`Authentication` in the security context is not updated during the refresh token flow

[ch4mpy]

Describe the bug Apparently, neither the ID token nor the userinfo are updated during the refresh token flow in Spring clients with oauth2Login. This has at least two consequences:

• the principal (OidcUser or OAuth2User) might contain outdated data
• in case of an RP-Initiated Logout, the OidcClientInitiated(Server)LogoutSuccessHandler might build a redirection URI to the authorization server end_session_endpoint with an expired or outdated ID token, in which case the second part of the logout fails and the user session on the OpenID Provider might not be ended.

Additional context about ID tokens ID tokens are JWTs and, as with all JWTs, they expire.

ID tokens can be refreshed.

During RP-Initiated Logout, OpenID Providers SHOULD (not MUST) accept ID tokens even when the exp time has passed. This means that some OPs might not accept expired tokens and that clients would better do their best to send valid tokens.

Also, aside from expiration considerations, most OPs refreshing ID tokens accept only the last token they issued for a client. So when a new ID token is returned as part of a refresh token flow, the client should use this last issued ID token to build the RP-Initiated Logout location URI.

Last, I know no constraint in the specs about the different tokens relative lifespans. As a consequence, it seems possible that an ID token expires before the access one.
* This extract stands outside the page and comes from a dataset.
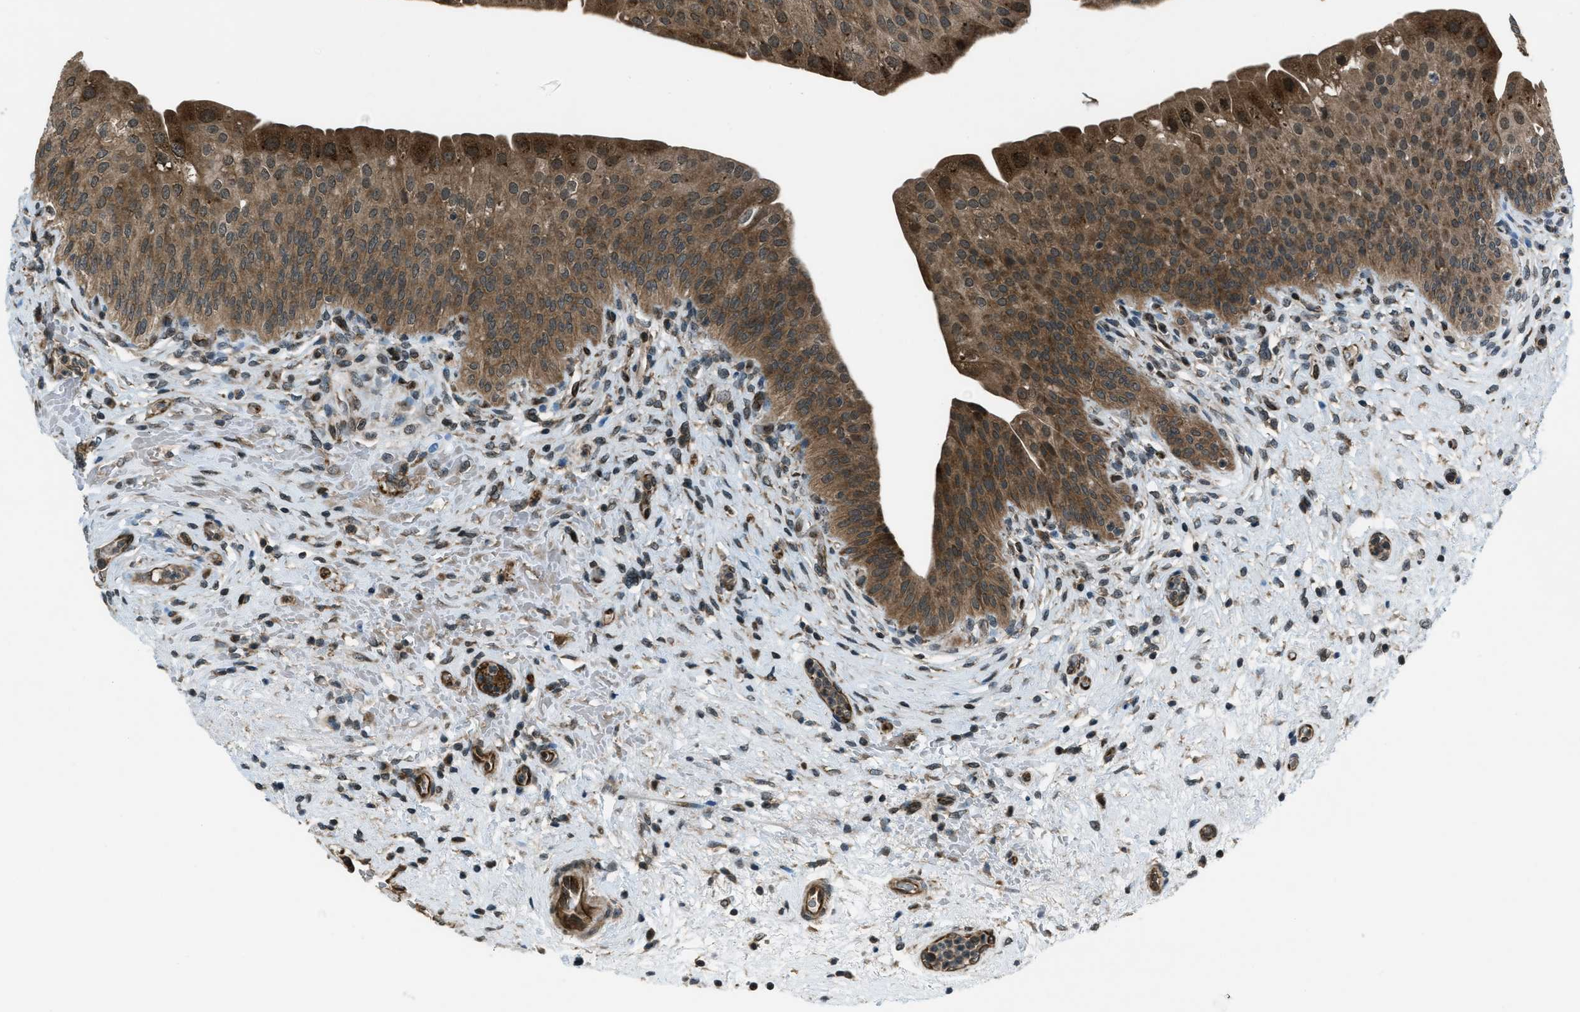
{"staining": {"intensity": "strong", "quantity": "25%-75%", "location": "cytoplasmic/membranous,nuclear"}, "tissue": "urinary bladder", "cell_type": "Urothelial cells", "image_type": "normal", "snomed": [{"axis": "morphology", "description": "Normal tissue, NOS"}, {"axis": "topography", "description": "Urinary bladder"}], "caption": "A brown stain shows strong cytoplasmic/membranous,nuclear staining of a protein in urothelial cells of unremarkable human urinary bladder.", "gene": "ASAP2", "patient": {"sex": "male", "age": 46}}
And as far as I understood the source, the RefreshToken(Reactive)OAuth2AuthorizedClientProvider refreshes tokens only if the access token expired which leaves room for expired ID token in the security context.

To Reproduce Using an authorization server refreshing ID token as part of the refresh token flow (Keyckloak is one, and, according to the Stackoverflow question linked below, Spring Authorization Server seems to be another):

• login to an oauth2Client configured with oauth2Login and RP-Initated Logout
• wait until the access token is expired
• have refresh token flow executed. Using the (Reactive)OAuth2AuthorizedClientManager to retrieve the access token - like Spring Cloud Gateway TokenRelay= filter does - is enough.
• initiate RP-Initiated Logout (send a POST request to the /logout endpoint)

Expected behavior

• tokens should be refreshed if either the access or the ID token has expired (or will before the clockSkew)
• if the security context contains an ID token (the principal is an OidcUser) and if the refresh token response contains an ID token, then the ID token in the security context should be updated
• redirection to the authorization server end_session_endpoint should be built with the last issued ID token

The OidcClientInitiated(Server)LogoutSuccessHandler currently uses the (Reactive)ClientRegistrationRepository which doesn't trigger the refresh token flow in case of expired tokens. Shouldn't it use the (Reactive)OAuth2AuthorizedClientManager instead?

Some StackOverflow questions related to this issue:

• https://stackoverflow.com/questions/78901208/spring-authorization-server-refreshes-the-client-tokenoidc-id-token-when-the-a
• https://stackoverflow.com/questions/78685992/issue-in-spring-authorization-server-and-spring-cloud-gateway-refresh-token-flow
• https://stackoverflow.com/questions/77175866/spring-authorization-server-oidc-logout-not-working-after-refreshing-token-in-sp
• https://stackoverflow.com/questions/77665448/oidc-rp-initiated-logout-doesnt-work-once-the-first-access-token-got-refreshed

[ch4mpy]

@sjohnr I think I progressed in my understanding of the root cause for this issue and re-wrote the description accordingly.